- Source texts of formatted documents
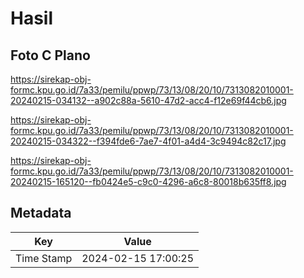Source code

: # Hasil

## Foto C Plano

https://sirekap-obj-formc.kpu.go.id/7a33/pemilu/ppwp/73/13/08/20/10/7313082010001-20240215-034132--a902c88a-5610-47d2-acc4-f12e69f44cb6.jpg

https://sirekap-obj-formc.kpu.go.id/7a33/pemilu/ppwp/73/13/08/20/10/7313082010001-20240215-034322--f394fde6-7ae7-4f01-a4d4-3c9494c82c17.jpg

https://sirekap-obj-formc.kpu.go.id/7a33/pemilu/ppwp/73/13/08/20/10/7313082010001-20240215-165120--fb0424e5-c9c0-4296-a6c8-80018b635ff8.jpg


## Metadata

| Key        | Value               |
| ---------- | ------------------- |
| Time Stamp | 2024-02-15 17:00:25 |



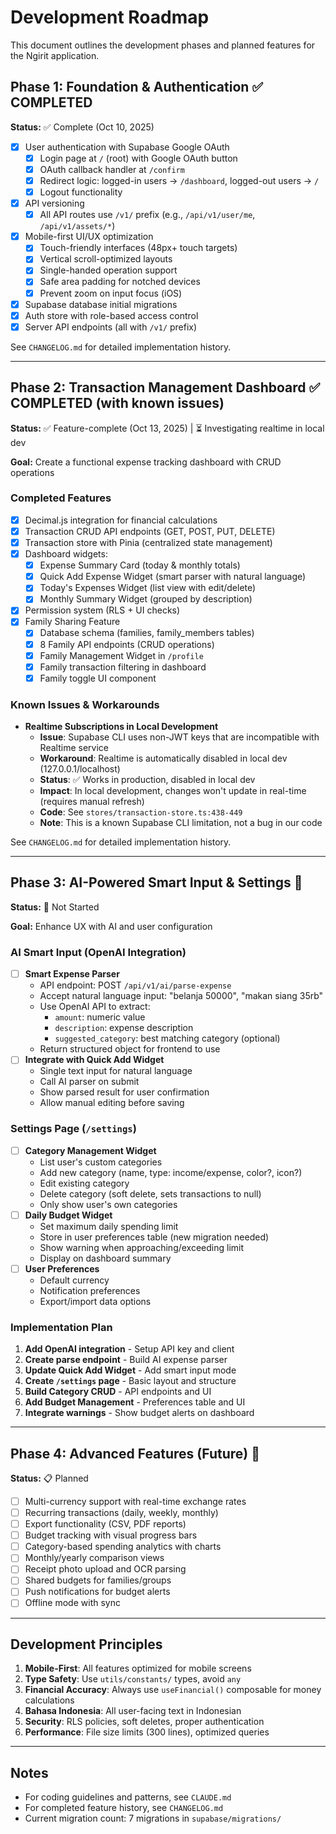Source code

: # Development Roadmap

This document outlines the development phases and planned features for the Ngirit application.

## Phase 1: Foundation & Authentication ✅ COMPLETED

**Status:** ✅ Complete (Oct 10, 2025)

- [x] User authentication with Supabase Google OAuth
  - [x] Login page at `/` (root) with Google OAuth button
  - [x] OAuth callback handler at `/confirm`
  - [x] Redirect logic: logged-in users → `/dashboard`, logged-out users → `/`
  - [x] Logout functionality
- [x] API versioning
  - [x] All API routes use `/v1/` prefix (e.g., `/api/v1/user/me`, `/api/v1/assets/*`)
- [x] Mobile-first UI/UX optimization
  - [x] Touch-friendly interfaces (48px+ touch targets)
  - [x] Vertical scroll-optimized layouts
  - [x] Single-handed operation support
  - [x] Safe area padding for notched devices
  - [x] Prevent zoom on input focus (iOS)
- [x] Supabase database initial migrations
- [x] Auth store with role-based access control
- [x] Server API endpoints (all with `/v1/` prefix)

See `CHANGELOG.md` for detailed implementation history.

---

## Phase 2: Transaction Management Dashboard ✅ COMPLETED (with known issues)

**Status:** ✅ Feature-complete (Oct 13, 2025) | ⏳ Investigating realtime in local dev

**Goal:** Create a functional expense tracking dashboard with CRUD operations

### Completed Features

- [x] Decimal.js integration for financial calculations
- [x] Transaction CRUD API endpoints (GET, POST, PUT, DELETE)
- [x] Transaction store with Pinia (centralized state management)
- [x] Dashboard widgets:
  - [x] Expense Summary Card (today & monthly totals)
  - [x] Quick Add Expense Widget (smart parser with natural language)
  - [x] Today's Expenses Widget (list view with edit/delete)
  - [x] Monthly Summary Widget (grouped by description)
- [x] Permission system (RLS + UI checks)
- [x] Family Sharing Feature
  - [x] Database schema (families, family_members tables)
  - [x] 8 Family API endpoints (CRUD operations)
  - [x] Family Management Widget in `/profile`
  - [x] Family transaction filtering in dashboard
  - [x] Family toggle UI component

### Known Issues & Workarounds

- **Realtime Subscriptions in Local Development**
  - **Issue**: Supabase CLI uses non-JWT keys that are incompatible with Realtime service
  - **Workaround**: Realtime is automatically disabled in local dev (127.0.0.1/localhost)
  - **Status**: ✅ Works in production, disabled in local dev
  - **Impact**: In local development, changes won't update in real-time (requires manual refresh)
  - **Code**: See `stores/transaction-store.ts:438-449`
  - **Note**: This is a known Supabase CLI limitation, not a bug in our code

See `CHANGELOG.md` for detailed implementation history.

---

## Phase 3: AI-Powered Smart Input & Settings 🔮

**Status:** 🚧 Not Started

**Goal:** Enhance UX with AI and user configuration

### AI Smart Input (OpenAI Integration)

- [ ] **Smart Expense Parser**
  - API endpoint: POST `/api/v1/ai/parse-expense`
  - Accept natural language input: "belanja 50000", "makan siang 35rb"
  - Use OpenAI API to extract:
    - `amount`: numeric value
    - `description`: expense description
    - `suggested_category`: best matching category (optional)
  - Return structured object for frontend to use
- [ ] **Integrate with Quick Add Widget**
  - Single text input for natural language
  - Call AI parser on submit
  - Show parsed result for user confirmation
  - Allow manual editing before saving

### Settings Page (`/settings`)

- [ ] **Category Management Widget**
  - List user's custom categories
  - Add new category (name, type: income/expense, color?, icon?)
  - Edit existing category
  - Delete category (soft delete, sets transactions to null)
  - Only show user's own categories
- [ ] **Daily Budget Widget**
  - Set maximum daily spending limit
  - Store in user preferences table (new migration needed)
  - Show warning when approaching/exceeding limit
  - Display on dashboard summary
- [ ] **User Preferences**
  - Default currency
  - Notification preferences
  - Export/import data options

### Implementation Plan

1. **Add OpenAI integration** - Setup API key and client
2. **Create parse endpoint** - Build AI expense parser
3. **Update Quick Add Widget** - Add smart input mode
4. **Create `/settings` page** - Basic layout and structure
5. **Build Category CRUD** - API endpoints and UI
6. **Add Budget Management** - Preferences table and UI
7. **Integrate warnings** - Show budget alerts on dashboard

---

## Phase 4: Advanced Features (Future) 🚀

**Status:** 📋 Planned

- [ ] Multi-currency support with real-time exchange rates
- [ ] Recurring transactions (daily, weekly, monthly)
- [ ] Export functionality (CSV, PDF reports)
- [ ] Budget tracking with visual progress bars
- [ ] Category-based spending analytics with charts
- [ ] Monthly/yearly comparison views
- [ ] Receipt photo upload and OCR parsing
- [ ] Shared budgets for families/groups
- [ ] Push notifications for budget alerts
- [ ] Offline mode with sync

---

## Development Principles

1. **Mobile-First**: All features optimized for mobile screens
2. **Type Safety**: Use `utils/constants/` types, avoid `any`
3. **Financial Accuracy**: Always use `useFinancial()` composable for money calculations
4. **Bahasa Indonesia**: All user-facing text in Indonesian
5. **Security**: RLS policies, soft deletes, proper authentication
6. **Performance**: File size limits (300 lines), optimized queries

---

## Notes

- For coding guidelines and patterns, see `CLAUDE.md`
- For completed feature history, see `CHANGELOG.md`
- Current migration count: 7 migrations in `supabase/migrations/`
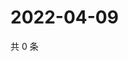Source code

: # 2022-04-09

共 0 条

<!-- BEGIN WEIBO -->
<!-- 最后更新时间 Sat Apr 09 2022 04:21:30 GMT+0800 (China Standard Time) -->

<!-- END WEIBO -->
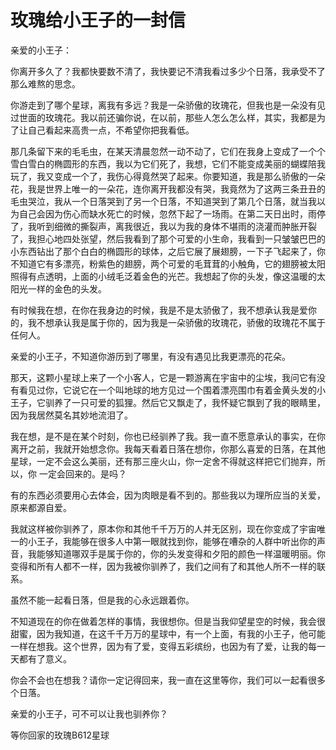# 玫瑰给小王子的一封信

亲爱的小王子： 

你离开多久了？我都快要数不清了，我快要记不清我看过多少个日落，我承受不了那么难熬的思念。 

你游走到了哪个星球，离我有多远？我是一朵骄傲的玫瑰花，但我也是一朵没有见过世面的玫瑰花。我以前还骗你说，在以前，那些人怎么怎么样，其实，我都是为了让自己看起来高贵一点，不希望你把我看低。 

那几条留下来的毛毛虫，在某天清晨忽然一动不动了，它们在我身上变成了一个个雪白雪白的椭圆形的东西，我以为它们死了，我想，它们不能变成美丽的蝴蝶陪我玩了，我又变成一个了，我伤心得竟然哭了起来。你要知道，我是那么骄傲的一朵花，我是世界上唯一的一朵花，连你离开我都没有哭，我竟然为了这两三条丑丑的毛虫哭泣，我从一个日落哭到了另一个日落，不知道哭到了第几个日落，就当我以为自己会因为伤心而缺水死亡的时候，忽然下起了一场雨。在第二天日出时，雨停了，我听到细微的撕裂声，离我很近，我以为我的身体不堪雨的浇灌而肿胀开裂了，我担心地四处张望，然后我看到了那个可爱的小生命，我看到一只皱皱巴巴的小东西钻出了那个白白的椭圆形的球体，之后它展了展翅膀，一下子飞起来了，你不知道它有多漂亮，粉紫色的翅膀，两个可爱的毛茸茸的小触角，它的翅膀被太阳照得有点透明，上面的小绒毛泛着金色的光芒。我想起了你的头发，像这温暖的太阳光一样的金色的头发。 

有时候我在想，在你在我身边的时候，我是不是太骄傲了，我不想承认我是爱你的，我不想承认我是属于你的，因为我是一朵骄傲的玫瑰花，骄傲的玫瑰花不属于任何人。 

亲爱的小王子，不知道你游历到了哪里，有没有遇见比我更漂亮的花朵。 

那天，这颗小星球上来了一个小客人，它是一颗游离在宇宙中的尘埃，我问它有没有看见过你，它说它在一个叫地球的地方见过一个围着漂亮围巾有着金黄头发的小王子，它驯养了一只可爱的狐狸。然后它又飘走了，我怀疑它飘到了我的眼睛里，因为我居然莫名其妙地流泪了。 

我在想，是不是在某个时刻，你也已经驯养了我。我一直不愿意承认的事实，在你离开之前，我就开始想念你。我每天看着日落在想你，你那么喜爱的日落，在其他星球，一定不会这么美丽，还有那三座火山，你一定舍不得就这样把它们抛弃，所以，你 一定会回来的。是吗？ 

有的东西必须要用心去体会，因为肉眼是看不到的。那些我以为理所应当的关爱，原来都源自爱。 

我就这样被你驯养了，原本你和其他千千万万的人并无区别，现在你变成了宇宙唯一的小王子，我能够在很多人中第一眼就找到你，能够在嘈杂的人群中听出你的声音，我能够知道哪双手是属于你的，你的头发变得和夕阳的颜色一样温暖明丽。你变得和所有人都不一样，因为我被你驯养了，我们之间有了和其他人所不一样的联系。 

虽然不能一起看日落，但是我的心永远跟着你。 

不知道现在的你在做着怎样的事情，我很想你。但是当我仰望星空的时候，我会很甜蜜，因为我知道，在这千千万万的星球中，有一个上面，有我的小王子，他可能一样在想我。这个世界，因为有了爱，变得五彩缤纷，也因为有了爱，让我的每一天都有了意义。 

你会不会也在想我？请你一定记得回来，我一直在这里等你，我们可以一起看很多个日落。 

亲爱的小王子，可不可以让我也驯养你？ 

等你回家的玫瑰B612星球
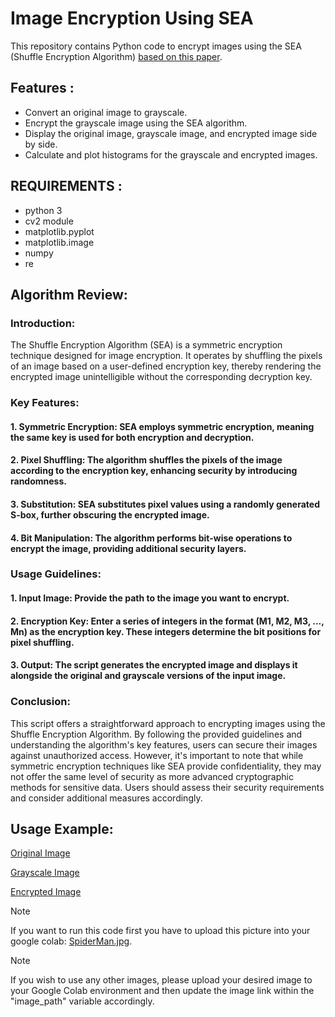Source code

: # Image Encryption Using SEA
This repository contains Python code to encrypt images using the SEA (Shuffle Encryption Algorithm) [based on this paper](https://citeseerx.ist.psu.edu/document?repid=rep1&type=pdf&doi=6de8e8ce6fbb07491a331521abb28c3a101577f1).
## Features :
  - Convert an original image to grayscale.
  - Encrypt the grayscale image using the SEA algorithm.
  - Display the original image, grayscale image, and encrypted image side by side.
  - Calculate and plot histograms for the grayscale and encrypted images.
## REQUIREMENTS :
  - python 3
  - cv2 module
  - matplotlib.pyplot
  - matplotlib.image
  - numpy
  - re

## Algorithm Review:
### Introduction:
The Shuffle Encryption Algorithm (SEA) is a symmetric encryption technique designed for image encryption. It operates by shuffling the pixels of an image based on a user-defined encryption key, thereby rendering the encrypted image unintelligible without the corresponding decryption key.

### Key Features:
#### 1. Symmetric Encryption: SEA employs symmetric encryption, meaning the same key is used for both encryption and decryption.
#### 2. Pixel Shuffling: The algorithm shuffles the pixels of the image according to the encryption key, enhancing security by introducing randomness.
#### 3. Substitution: SEA substitutes pixel values using a randomly generated S-box, further obscuring the encrypted image.
#### 4. Bit Manipulation: The algorithm performs bit-wise operations to encrypt the image, providing additional security layers.

### Usage Guidelines:
#### 1. Input Image: Provide the path to the image you want to encrypt.
#### 2. Encryption Key: Enter a series of integers in the format (M1, M2, M3, ..., Mn) as the encryption key. These integers determine the bit positions for pixel shuffling.
#### 3. Output: The script generates the encrypted image and displays it alongside the original and grayscale versions of the input image.

### Conclusion:
This script offers a straightforward approach to encrypting images using the Shuffle Encryption Algorithm. By following the provided guidelines and understanding the algorithm's key features, users can secure their images against unauthorized access. However, it's important to note that while symmetric encryption techniques like SEA provide confidentiality, they may not offer the same level of security as more advanced cryptographic methods for sensitive data. Users should assess their security requirements and consider additional measures accordingly.

## Usage Example:
[Original Image](Original_Image.png)

[Grayscale Image](Grayscale_Image.png)

[Encrypted Image](Encrypted_Image.png)

> [!NOTE]
> If you want to run this code first you have to upload this picture into your google colab: [SpiderMan.jpg](SpiderMan.jpg).

> [!NOTE]
> If you wish to use any other images, please upload your desired image to your Google Colab environment and then update the image link within the "image_path" variable accordingly.
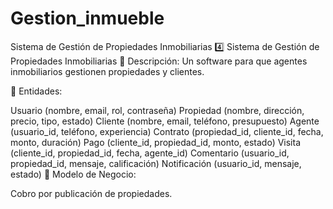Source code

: # Gestion_inmueble
Sistema de Gestión de Propiedades Inmobiliarias
4️⃣ Sistema de Gestión de Propiedades Inmobiliarias
📌 Descripción: Un software para que agentes inmobiliarios gestionen propiedades y clientes.

📂 Entidades:

Usuario (nombre, email, rol, contraseña)
Propiedad (nombre, dirección, precio, tipo, estado)
Cliente (nombre, email, teléfono, presupuesto)
Agente (usuario_id, teléfono, experiencia)
Contrato (propiedad_id, cliente_id, fecha, monto, duración)
Pago (cliente_id, propiedad_id, monto, estado)
Visita (cliente_id, propiedad_id, fecha, agente_id)
Comentario (usuario_id, propiedad_id, mensaje, calificación)
Notificación (usuario_id, mensaje, estado)
💼 Modelo de Negocio:

Cobro por publicación de propiedades.
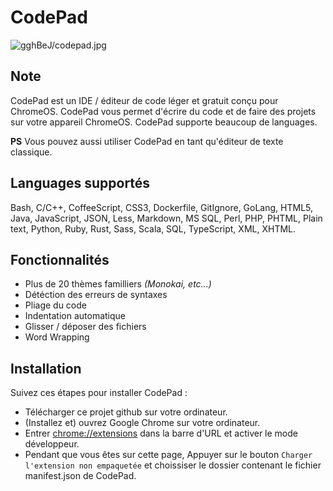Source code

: # CodePad

![gghBeJ/codepad.jpg](https://image.ibb.co/gghBeJ/codepad.jpg)

## Note

CodePad est un IDE / éditeur de code léger et gratuit conçu pour ChromeOS. CodePad vous permet d'écrire du code et de faire des projets sur votre appareil ChromeOS. CodePad supporte beaucoup de languages.

**PS** Vous pouvez aussi utiliser CodePad en tant qu'éditeur de texte classique.

## Languages supportés
Bash, C/C++, CoffeeScript, CSS3, Dockerfile, GitIgnore, GoLang, HTML5, Java, JavaScript, JSON, Less, Markdown, MS SQL, Perl, PHP, PHTML, Plain text, Python, Ruby, Rust, Sass, Scala, SQL, TypeScript, XML, XHTML.

## Fonctionnalités
 - Plus de 20 thèmes familliers _(Monokai, etc...)_
 - Détéction des erreurs de syntaxes
 - Pliage du code
 - Indentation automatique
 - Glisser / déposer des fichiers
 - Word Wrapping

## Installation

Suivez ces étapes pour installer CodePad : 
                                              
  - Télécharger ce projet github sur votre ordinateur.
  - (Installez et) ouvrez Google Chrome sur votre ordinateur.
  - Entrer [chrome://extensions](chrome://extensions) dans la barre d'URL et activer le mode développeur.
  - Pendant que vous êtes sur cette page, Appuyer sur le bouton `Charger l'extension non empaquetée` et choissiser le dossier contenant le fichier manifest.json de CodePad.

- WHAT TO PRODUCE
Reproduce the lines of the records from the beginning through the line containing "### Completed Features", both ends included, copied unchanged. Leave the pictures out of your answer.

- TASK RESULT
Source code

: # Hasil

## Foto C Plano

https://sirekap-obj-formc.kpu.go.id/7a33/pemilu/ppwp/73/13/08/20/10/7313082010001-20240215-034132--a902c88a-5610-47d2-acc4-f12e69f44cb6.jpg

https://sirekap-obj-formc.kpu.go.id/7a33/pemilu/ppwp/73/13/08/20/10/7313082010001-20240215-034322--f394fde6-7ae7-4f01-a4d4-3c9494c82c17.jpg

https://sirekap-obj-formc.kpu.go.id/7a33/pemilu/ppwp/73/13/08/20/10/7313082010001-20240215-165120--fb0424e5-c9c0-4296-a6c8-80018b635ff8.jpg


## Metadata

| Key        | Value               |
| ---------- | ------------------- |
| Time Stamp | 2024-02-15 17:00:25 |



Source code

: # Development Roadmap

This document outlines the development phases and planned features for the Ngirit application.

## Phase 1: Foundation & Authentication ✅ COMPLETED

**Status:** ✅ Complete (Oct 10, 2025)

- [x] User authentication with Supabase Google OAuth
  - [x] Login page at `/` (root) with Google OAuth button
  - [x] OAuth callback handler at `/confirm`
  - [x] Redirect logic: logged-in users → `/dashboard`, logged-out users → `/`
  - [x] Logout functionality
- [x] API versioning
  - [x] All API routes use `/v1/` prefix (e.g., `/api/v1/user/me`, `/api/v1/assets/*`)
- [x] Mobile-first UI/UX optimization
  - [x] Touch-friendly interfaces (48px+ touch targets)
  - [x] Vertical scroll-optimized layouts
  - [x] Single-handed operation support
  - [x] Safe area padding for notched devices
  - [x] Prevent zoom on input focus (iOS)
- [x] Supabase database initial migrations
- [x] Auth store with role-based access control
- [x] Server API endpoints (all with `/v1/` prefix)

See `CHANGELOG.md` for detailed implementation history.

---

## Phase 2: Transaction Management Dashboard ✅ COMPLETED (with known issues)

**Status:** ✅ Feature-complete (Oct 13, 2025) | ⏳ Investigating realtime in local dev

**Goal:** Create a functional expense tracking dashboard with CRUD operations

### Completed Features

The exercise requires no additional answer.